■ **Arbeitsauftrag 1**:
Nennen Sie alle geografischen Eigennamen, die im Text über das Abendrot auf Muottas Muragl vorkommen.
■ **Arbeitsauftrag 2**:
Schreiben Sie bitte den Text über das Abendrot auf Muottas Muragl im Anschluss an seinen letzten Satz weiter.

■ **Ausgewählter Auszug**:
- - - - -

Abendrot als ob es kein Morgen gäbe

Abendrot als ob es kein Morgen gäbe

Wir wollten auf Muottas Muragl, das ist ein 2400 Meter hoher Berg im Engadin, übernachten. Das Wetter war den ganzen Tag über trüb gewesen. Und es war saukalt, fast – 20 Grad Celsius. Wir sassen im Speisesaal des Hotels am Fenster und blickten auf die Engadiner Seen hinunter. Ausser weissen schnee- und eisbedeckten Flächen war da allerdings nicht viel zu sehen. Der Wein ging langsam zur Neige. Eigentlich hatten wir vorgehabt noch einen kleinen Verdauungsspaziergang zu machen, aber das da draussen war wenig einladend. Also aufs Zimmer? Wir blickten nochmals durch die grossen Fenster hinaus auf die Bergwelt. Da zeigte sich plötzlich ein kleiner schwacher gelber Streifen am Himmel. Mickrig aber stark genug, um uns rauszulocken, nur kurz, ohne Jacken und Mützen, für eine kurze Runde.

- - - - -

■ **Datensätze**:
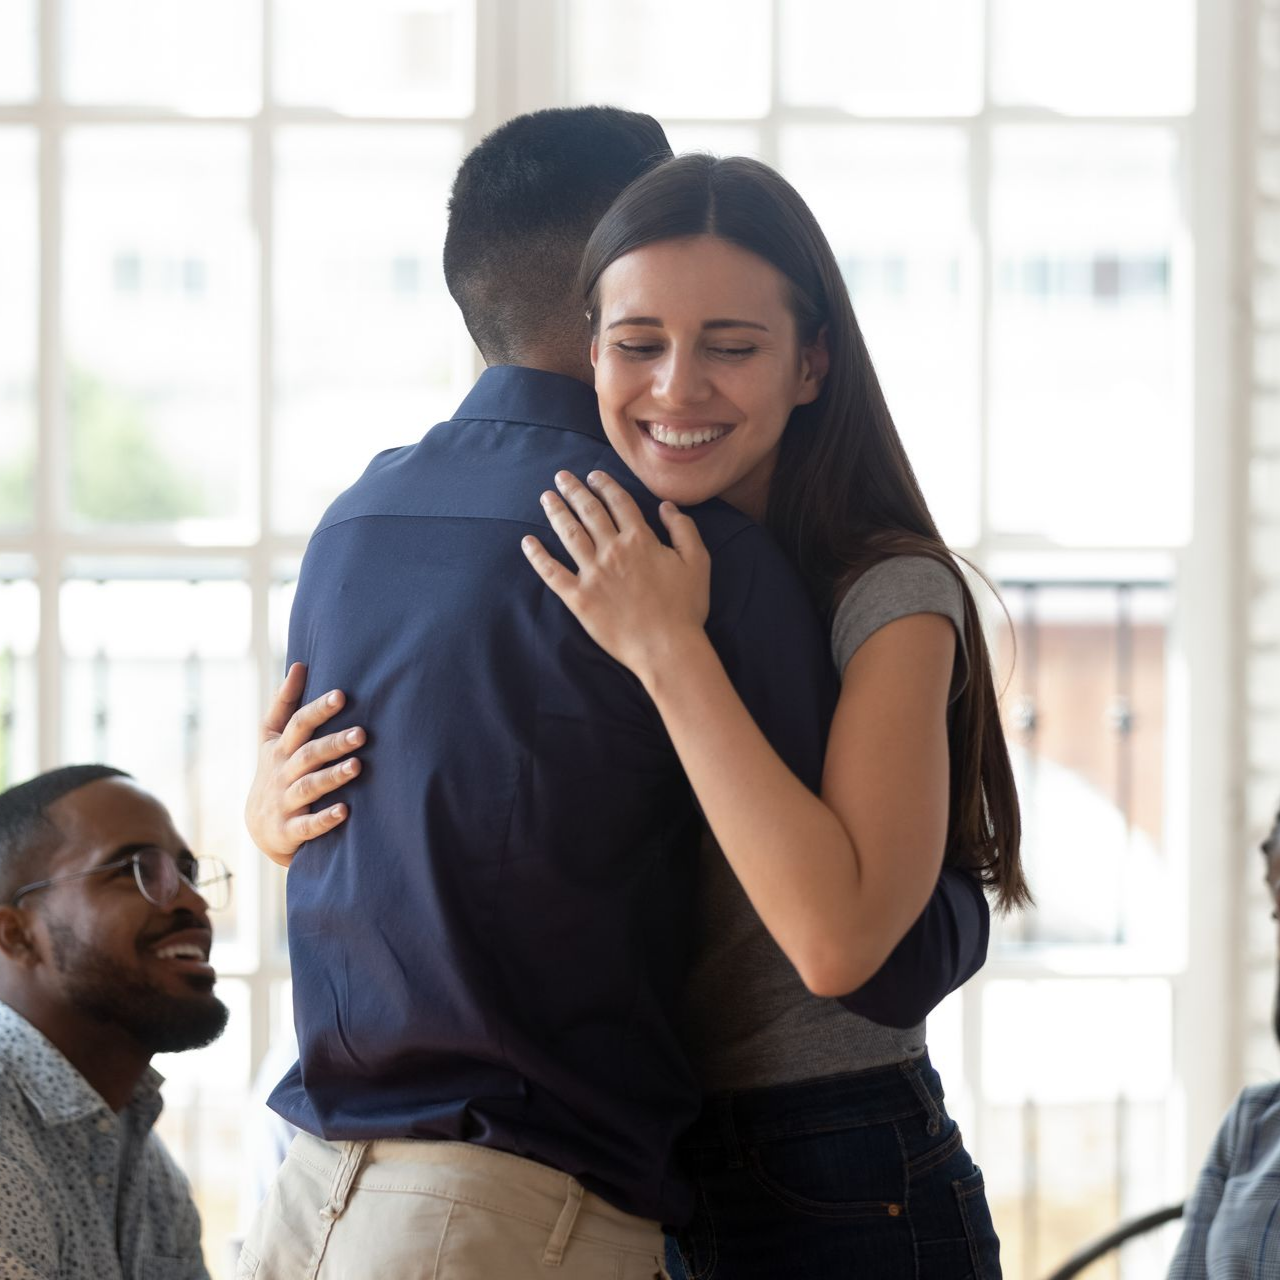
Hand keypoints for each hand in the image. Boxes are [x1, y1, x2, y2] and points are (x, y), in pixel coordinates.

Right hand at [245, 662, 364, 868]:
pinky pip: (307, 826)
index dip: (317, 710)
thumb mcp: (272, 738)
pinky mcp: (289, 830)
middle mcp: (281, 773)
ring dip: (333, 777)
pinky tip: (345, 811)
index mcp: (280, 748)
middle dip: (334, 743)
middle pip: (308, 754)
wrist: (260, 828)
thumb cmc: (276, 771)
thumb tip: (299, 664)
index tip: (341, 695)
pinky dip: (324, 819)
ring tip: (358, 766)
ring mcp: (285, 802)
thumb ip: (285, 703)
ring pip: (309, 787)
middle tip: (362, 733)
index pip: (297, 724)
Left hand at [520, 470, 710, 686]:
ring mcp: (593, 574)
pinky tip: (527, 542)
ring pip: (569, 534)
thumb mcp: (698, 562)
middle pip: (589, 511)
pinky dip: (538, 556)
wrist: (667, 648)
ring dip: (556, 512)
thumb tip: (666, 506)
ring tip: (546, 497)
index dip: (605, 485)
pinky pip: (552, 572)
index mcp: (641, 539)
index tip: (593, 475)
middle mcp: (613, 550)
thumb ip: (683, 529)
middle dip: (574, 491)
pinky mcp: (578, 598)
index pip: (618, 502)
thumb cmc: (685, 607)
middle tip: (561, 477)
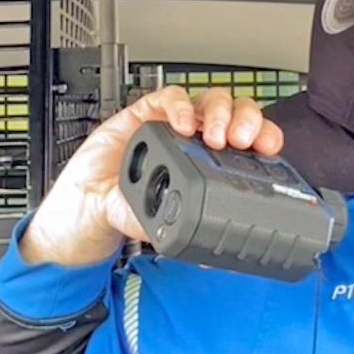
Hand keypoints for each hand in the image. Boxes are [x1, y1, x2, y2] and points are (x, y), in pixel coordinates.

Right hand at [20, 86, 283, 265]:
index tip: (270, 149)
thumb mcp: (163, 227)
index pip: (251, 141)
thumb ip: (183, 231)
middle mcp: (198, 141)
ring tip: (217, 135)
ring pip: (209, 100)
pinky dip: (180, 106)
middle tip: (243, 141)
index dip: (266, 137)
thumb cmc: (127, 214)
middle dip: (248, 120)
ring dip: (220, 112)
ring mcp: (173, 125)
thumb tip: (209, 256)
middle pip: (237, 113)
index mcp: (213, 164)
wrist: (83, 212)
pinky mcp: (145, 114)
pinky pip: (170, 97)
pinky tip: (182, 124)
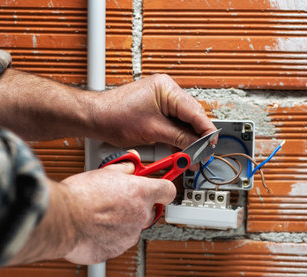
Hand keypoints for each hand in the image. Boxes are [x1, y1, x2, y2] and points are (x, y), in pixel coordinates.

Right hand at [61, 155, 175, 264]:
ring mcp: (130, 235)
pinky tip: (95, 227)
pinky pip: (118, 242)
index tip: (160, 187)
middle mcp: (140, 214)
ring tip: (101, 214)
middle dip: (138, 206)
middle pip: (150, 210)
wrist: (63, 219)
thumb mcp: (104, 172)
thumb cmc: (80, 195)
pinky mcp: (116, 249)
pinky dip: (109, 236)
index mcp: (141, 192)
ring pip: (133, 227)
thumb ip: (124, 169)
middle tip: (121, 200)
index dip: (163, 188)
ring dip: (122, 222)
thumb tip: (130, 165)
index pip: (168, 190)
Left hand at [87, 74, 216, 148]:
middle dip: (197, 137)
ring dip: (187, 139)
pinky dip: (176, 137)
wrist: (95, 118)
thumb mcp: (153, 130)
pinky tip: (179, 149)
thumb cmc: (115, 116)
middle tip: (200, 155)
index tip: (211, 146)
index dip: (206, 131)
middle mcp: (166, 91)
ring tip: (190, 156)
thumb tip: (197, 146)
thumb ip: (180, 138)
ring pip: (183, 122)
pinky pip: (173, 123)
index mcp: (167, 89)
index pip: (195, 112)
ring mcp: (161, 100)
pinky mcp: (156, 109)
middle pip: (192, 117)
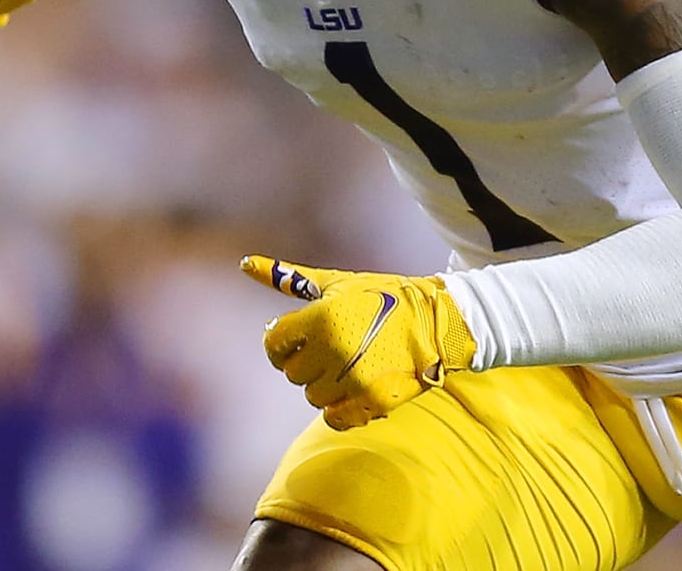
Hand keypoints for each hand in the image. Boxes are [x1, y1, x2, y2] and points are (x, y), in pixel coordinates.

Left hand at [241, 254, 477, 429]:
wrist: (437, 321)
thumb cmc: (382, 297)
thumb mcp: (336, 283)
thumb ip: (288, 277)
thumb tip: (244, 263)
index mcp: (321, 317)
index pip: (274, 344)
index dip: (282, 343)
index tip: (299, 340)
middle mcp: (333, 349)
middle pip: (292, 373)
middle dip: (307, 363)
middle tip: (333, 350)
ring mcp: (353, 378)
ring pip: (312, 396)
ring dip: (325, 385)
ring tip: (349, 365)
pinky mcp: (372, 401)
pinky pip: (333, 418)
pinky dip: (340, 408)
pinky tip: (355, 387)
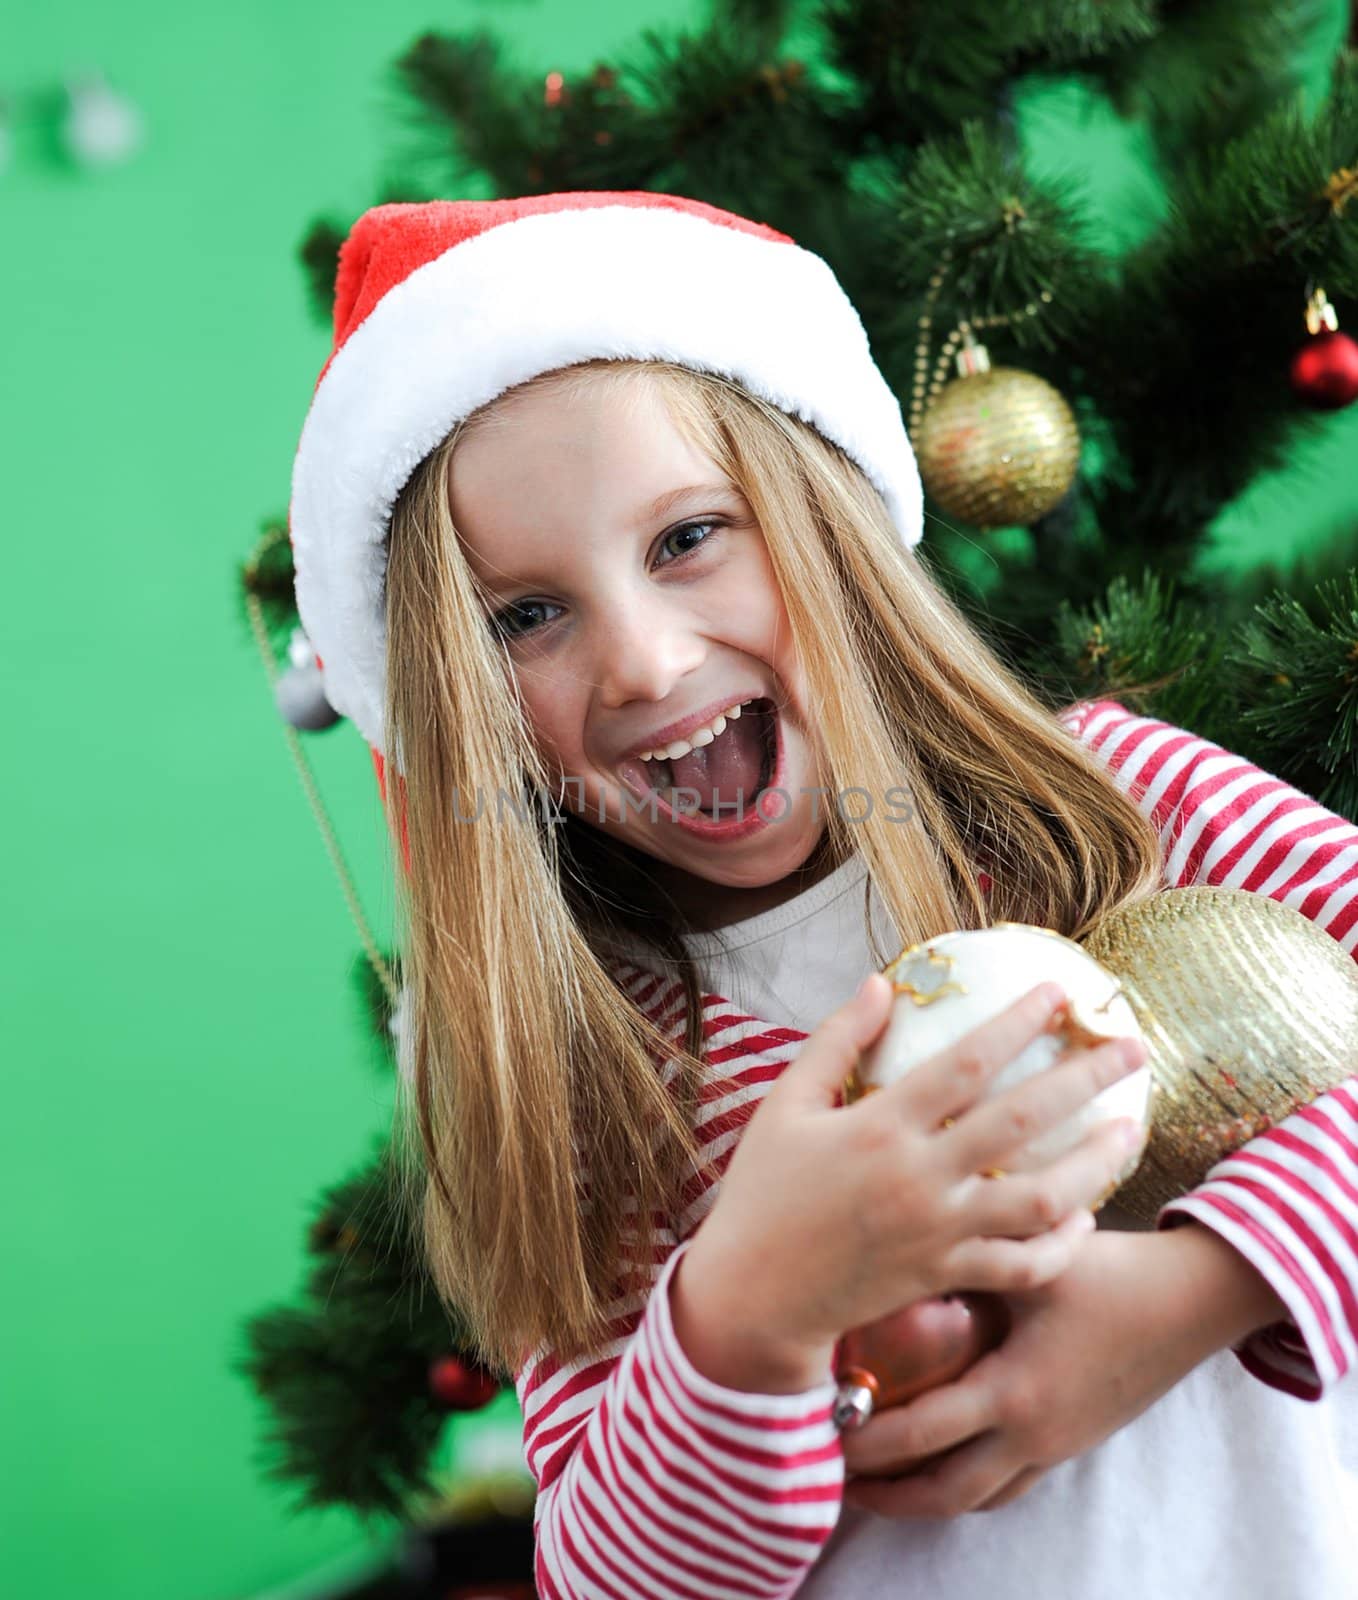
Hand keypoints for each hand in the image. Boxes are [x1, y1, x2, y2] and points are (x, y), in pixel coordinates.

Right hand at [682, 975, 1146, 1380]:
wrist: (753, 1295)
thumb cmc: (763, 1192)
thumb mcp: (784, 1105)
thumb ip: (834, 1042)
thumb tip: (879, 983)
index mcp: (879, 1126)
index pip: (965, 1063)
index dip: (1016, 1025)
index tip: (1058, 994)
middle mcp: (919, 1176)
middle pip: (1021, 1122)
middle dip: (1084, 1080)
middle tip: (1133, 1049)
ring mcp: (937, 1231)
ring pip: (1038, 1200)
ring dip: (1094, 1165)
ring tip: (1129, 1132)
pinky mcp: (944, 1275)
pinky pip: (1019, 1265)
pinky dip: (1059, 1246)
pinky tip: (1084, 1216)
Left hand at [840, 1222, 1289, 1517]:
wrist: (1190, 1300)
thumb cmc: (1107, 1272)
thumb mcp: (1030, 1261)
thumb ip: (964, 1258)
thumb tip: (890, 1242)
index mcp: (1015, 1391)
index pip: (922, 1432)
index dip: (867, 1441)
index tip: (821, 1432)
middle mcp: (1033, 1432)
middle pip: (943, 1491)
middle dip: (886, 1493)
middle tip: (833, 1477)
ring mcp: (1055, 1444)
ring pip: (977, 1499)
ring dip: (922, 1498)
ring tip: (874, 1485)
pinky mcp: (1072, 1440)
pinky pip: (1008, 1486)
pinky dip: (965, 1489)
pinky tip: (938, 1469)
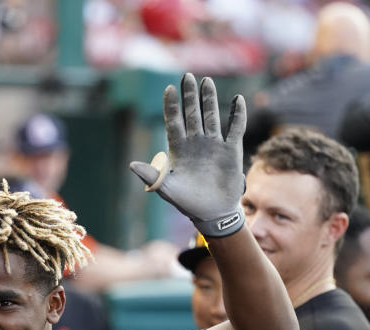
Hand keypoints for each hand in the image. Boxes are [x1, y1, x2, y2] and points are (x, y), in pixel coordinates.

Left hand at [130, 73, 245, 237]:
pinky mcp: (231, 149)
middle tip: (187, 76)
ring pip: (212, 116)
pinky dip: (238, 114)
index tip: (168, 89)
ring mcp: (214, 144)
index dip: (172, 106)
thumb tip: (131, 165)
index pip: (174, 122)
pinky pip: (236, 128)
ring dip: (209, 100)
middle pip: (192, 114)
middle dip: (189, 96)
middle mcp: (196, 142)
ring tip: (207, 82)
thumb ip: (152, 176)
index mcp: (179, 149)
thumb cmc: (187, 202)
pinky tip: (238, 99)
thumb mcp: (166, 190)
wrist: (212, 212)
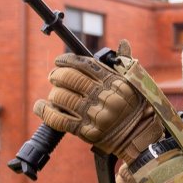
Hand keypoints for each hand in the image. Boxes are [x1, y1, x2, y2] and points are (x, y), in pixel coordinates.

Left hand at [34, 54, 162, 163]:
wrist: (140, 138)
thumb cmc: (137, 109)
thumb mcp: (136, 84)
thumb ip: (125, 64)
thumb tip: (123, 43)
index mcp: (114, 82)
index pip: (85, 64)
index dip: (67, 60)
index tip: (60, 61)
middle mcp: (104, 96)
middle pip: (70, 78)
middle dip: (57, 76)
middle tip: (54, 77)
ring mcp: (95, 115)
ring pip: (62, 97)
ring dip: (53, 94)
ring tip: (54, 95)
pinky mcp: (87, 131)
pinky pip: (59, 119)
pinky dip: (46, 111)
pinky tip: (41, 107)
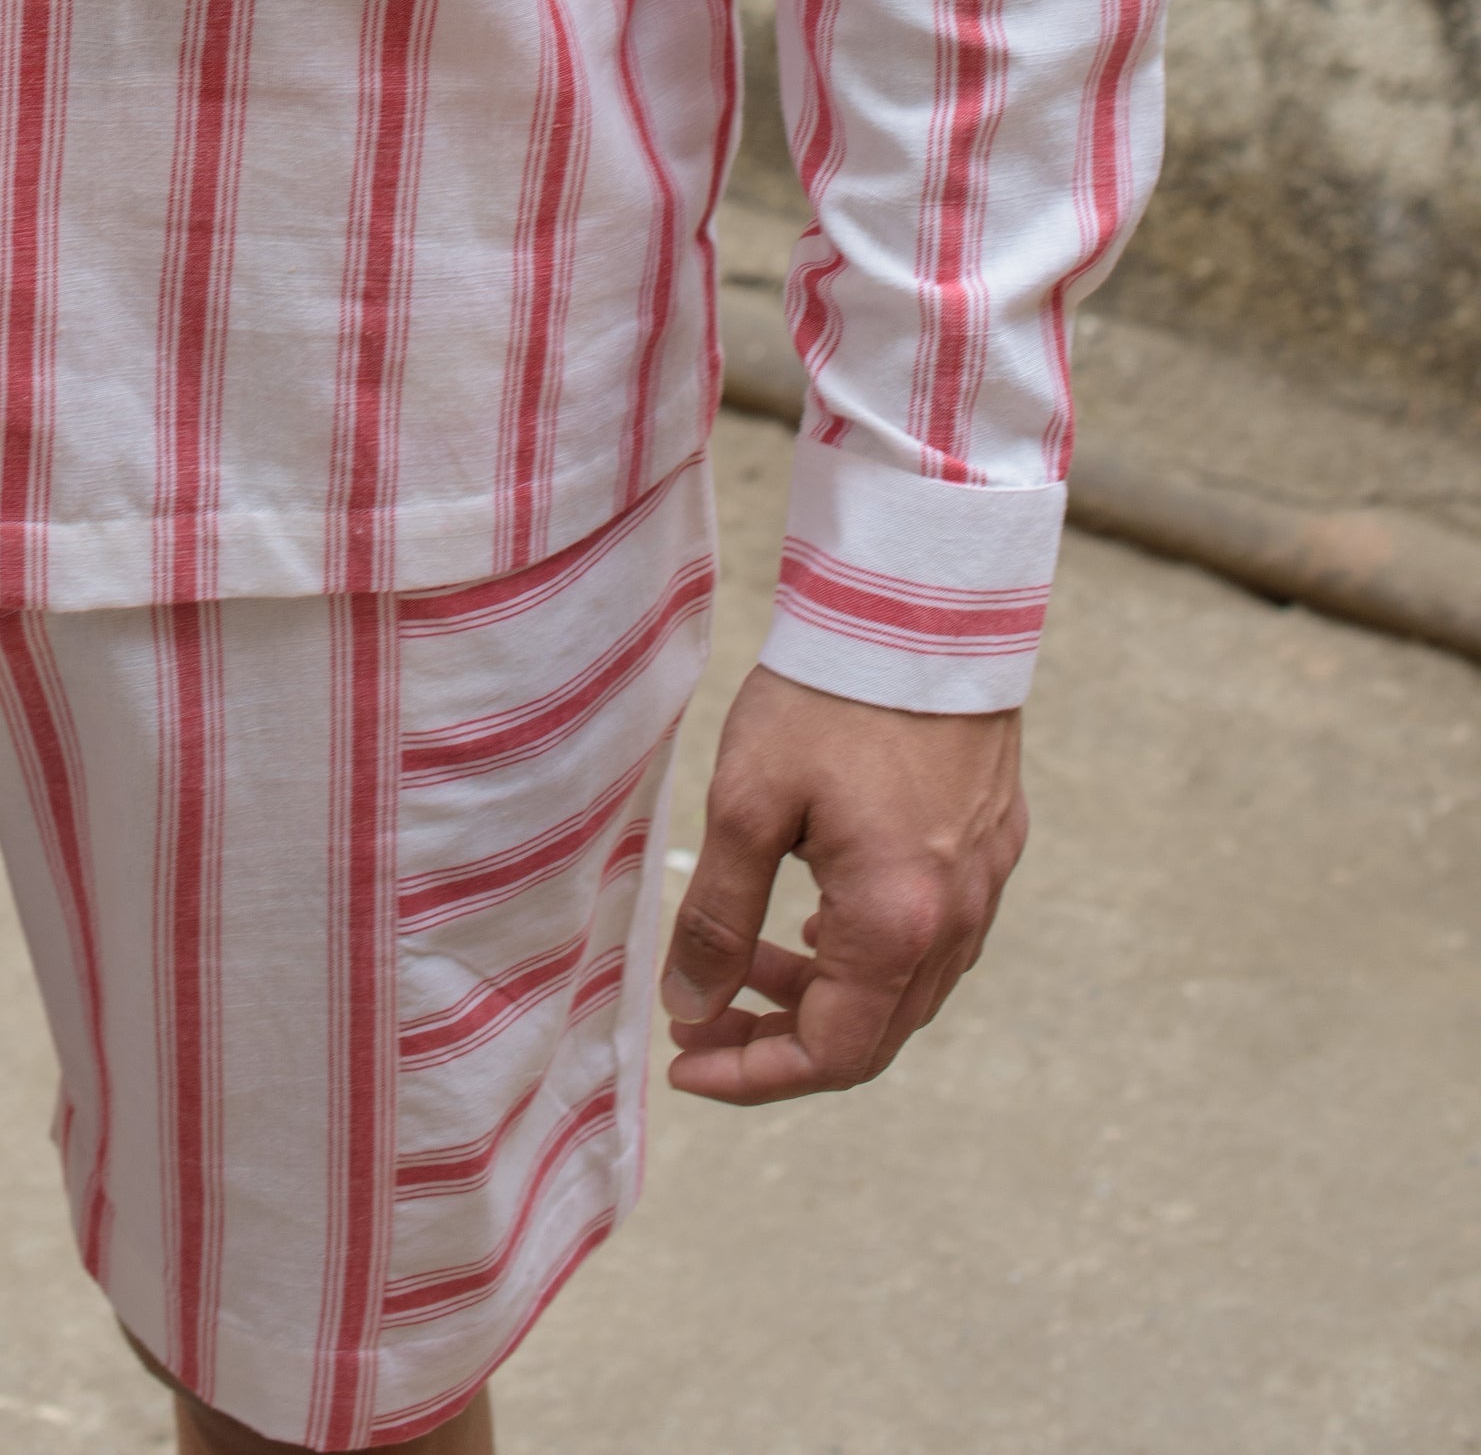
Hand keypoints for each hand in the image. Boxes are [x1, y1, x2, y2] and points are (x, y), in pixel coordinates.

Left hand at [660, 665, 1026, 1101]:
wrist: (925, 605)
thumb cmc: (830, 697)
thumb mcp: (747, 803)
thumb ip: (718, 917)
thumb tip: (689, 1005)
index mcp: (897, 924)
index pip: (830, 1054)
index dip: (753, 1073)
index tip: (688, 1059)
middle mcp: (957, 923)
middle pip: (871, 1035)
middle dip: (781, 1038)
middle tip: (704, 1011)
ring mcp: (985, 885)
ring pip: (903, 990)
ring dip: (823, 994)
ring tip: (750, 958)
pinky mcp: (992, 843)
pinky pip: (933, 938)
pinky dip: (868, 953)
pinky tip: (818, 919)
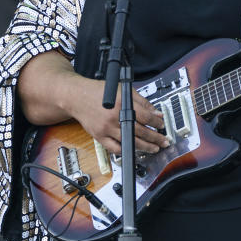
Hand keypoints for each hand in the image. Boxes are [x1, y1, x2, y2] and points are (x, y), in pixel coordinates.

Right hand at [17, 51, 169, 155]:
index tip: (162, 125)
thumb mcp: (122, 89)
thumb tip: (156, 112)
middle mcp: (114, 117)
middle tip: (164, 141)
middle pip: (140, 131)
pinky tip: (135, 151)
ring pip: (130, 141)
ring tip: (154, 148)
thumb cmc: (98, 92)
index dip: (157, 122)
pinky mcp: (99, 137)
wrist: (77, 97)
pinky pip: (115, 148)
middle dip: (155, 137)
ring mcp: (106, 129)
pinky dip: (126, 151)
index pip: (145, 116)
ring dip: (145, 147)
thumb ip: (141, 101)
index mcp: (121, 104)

- - - - -

■ **Ihre Antwort 1**:
- Muottas Muragl
- Engadin
- Engadiner Seen

■ **Ihre Antwort 2**:
Als wir draussen ankamen war der Streifen ein klein bisschen gewachsen. Wir gingen ein paar Schritte, hundert Meter vielleicht, bis wir auf eine Fotografin trafen. Sie hatte ihr Stativ aufgestellt und wartete. Wir blickten in die Richtung ihres Objektivs: Der gelbe Streifen war deutlich gelber geworden und auch breiter. Also gingen wir nochmals 50 Meter weiter, um in die andere Talseite zu schauen. Dort war nichts zu sehen, alles grau in grau. Aber als wir uns umdrehten war der Streifen zu einer gelb, hell orangen Fläche über den weissen Gipfeln angeschwollen. Und mit jedem Schritt, den wir machten, schüttete der Himmel weiter Farbe ins Firmament. Als wir wieder bei der Fotografin ankamen war sie bereits am Bilder machen.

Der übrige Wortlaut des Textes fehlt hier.